Jérémie Beyou se détourne depuis 9h00 ce matin vers le Brésil, probablement Recife, afin de trouver un mouillage et d’expertiser son avarie de gréement tribord (barres de flèche sous le vent). Le skipper de Delta Dore n’abandonne pas et espère pouvoir réparer par lui-même cette avarie.

C’est à 9h12 dimanche matin que Jérémie Beyou a téléphoné à la Direction de Course pour lui faire part de son avarie. Au lever du jour, vers 8h30 (HF), il a constaté que son gréement sous le vent (sur tribord) n’était plus solidaire du mât, l’empêchant de virer de bord ou d’empanner. Les deux barres de flèche du haut pendouillent, retenues par le gréement dormant. Le skipper n’est pas en danger et fait route à allure réduite vers la terre la plus proche, le Brésil. Il se dirige actuellement vers la ville de Recife distante de 430 milles (cap au 240°) qu’il pourrait atteindre en 2 à 3 jours de navigation.

 

"J'étais à l'intérieur du bateau et j'ai entendu du bruit.
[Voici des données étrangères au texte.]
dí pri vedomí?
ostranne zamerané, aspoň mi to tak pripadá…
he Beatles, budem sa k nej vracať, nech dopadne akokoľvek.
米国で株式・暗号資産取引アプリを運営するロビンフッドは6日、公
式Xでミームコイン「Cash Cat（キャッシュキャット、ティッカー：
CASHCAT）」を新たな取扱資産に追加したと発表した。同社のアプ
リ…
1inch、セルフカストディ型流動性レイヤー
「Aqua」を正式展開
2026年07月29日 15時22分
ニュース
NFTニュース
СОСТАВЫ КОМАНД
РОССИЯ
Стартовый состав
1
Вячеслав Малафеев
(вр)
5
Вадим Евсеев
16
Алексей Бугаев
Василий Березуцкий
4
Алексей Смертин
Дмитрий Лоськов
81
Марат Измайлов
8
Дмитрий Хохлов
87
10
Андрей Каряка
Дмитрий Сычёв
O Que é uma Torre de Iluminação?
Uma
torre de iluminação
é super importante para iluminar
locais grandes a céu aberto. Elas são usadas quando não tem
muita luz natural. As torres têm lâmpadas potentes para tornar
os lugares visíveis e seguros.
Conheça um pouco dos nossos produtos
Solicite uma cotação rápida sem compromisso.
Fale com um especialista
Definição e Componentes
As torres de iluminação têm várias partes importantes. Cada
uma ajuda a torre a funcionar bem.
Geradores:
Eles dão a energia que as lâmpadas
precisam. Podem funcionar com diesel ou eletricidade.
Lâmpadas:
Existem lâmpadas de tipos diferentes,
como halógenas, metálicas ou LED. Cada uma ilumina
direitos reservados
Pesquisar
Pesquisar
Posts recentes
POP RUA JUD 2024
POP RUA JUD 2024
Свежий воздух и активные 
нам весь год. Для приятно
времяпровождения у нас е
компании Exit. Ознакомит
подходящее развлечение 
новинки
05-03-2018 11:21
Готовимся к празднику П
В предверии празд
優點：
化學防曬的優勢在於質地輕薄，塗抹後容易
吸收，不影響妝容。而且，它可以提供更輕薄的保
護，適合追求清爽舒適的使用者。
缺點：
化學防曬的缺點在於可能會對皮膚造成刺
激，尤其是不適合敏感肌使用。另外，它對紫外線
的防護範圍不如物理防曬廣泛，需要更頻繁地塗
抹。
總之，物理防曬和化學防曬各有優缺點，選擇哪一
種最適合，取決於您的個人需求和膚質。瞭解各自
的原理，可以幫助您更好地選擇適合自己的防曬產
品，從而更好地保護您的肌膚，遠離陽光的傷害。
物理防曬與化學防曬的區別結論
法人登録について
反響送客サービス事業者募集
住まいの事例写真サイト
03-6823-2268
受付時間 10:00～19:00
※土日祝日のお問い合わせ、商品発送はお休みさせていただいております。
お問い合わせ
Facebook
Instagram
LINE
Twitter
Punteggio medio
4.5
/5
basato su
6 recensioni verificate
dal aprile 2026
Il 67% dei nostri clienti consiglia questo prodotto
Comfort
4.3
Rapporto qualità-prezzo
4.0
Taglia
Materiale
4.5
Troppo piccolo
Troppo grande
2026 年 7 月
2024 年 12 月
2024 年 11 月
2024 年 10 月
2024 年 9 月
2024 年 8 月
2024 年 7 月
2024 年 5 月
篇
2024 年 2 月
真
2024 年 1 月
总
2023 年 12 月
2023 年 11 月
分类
Je suis sorti et j'ai vu une barre de flèche pendre sous le vent avec le gréement mou. J'ai arrêté le bateau. Je dois sécuriser le mât au maximum en abattant et en soulageant la voilure. Je suis actuellement au vent arrière." A déclaré Jérémie à son équipe technique.

 

Il n’y a pas eu de choc pouvant expliquer cette avarie. Seules les secousses répétées dans une mer formée semblent à l’origine de cette désolidarisation du gréement avec le mât. Le règlement du Vendée Globe n’autorise l’assistance extérieure qu’au port de départ, Les Sables d’Olonne. Ensuite, chaque concurrent doit réparer par lui-même sans faire escale s’il veut rester en course. Jérémie Beyou ne peut donc pas s’amarrer dans un port, mais peut mouiller à l’abri d’une côte. Ce qu’avait réalisé Yves Parlier lors du Vendée Globe 2000-2001 en réparant seul son mât dans un mouillage d’une île néo-zélandaise.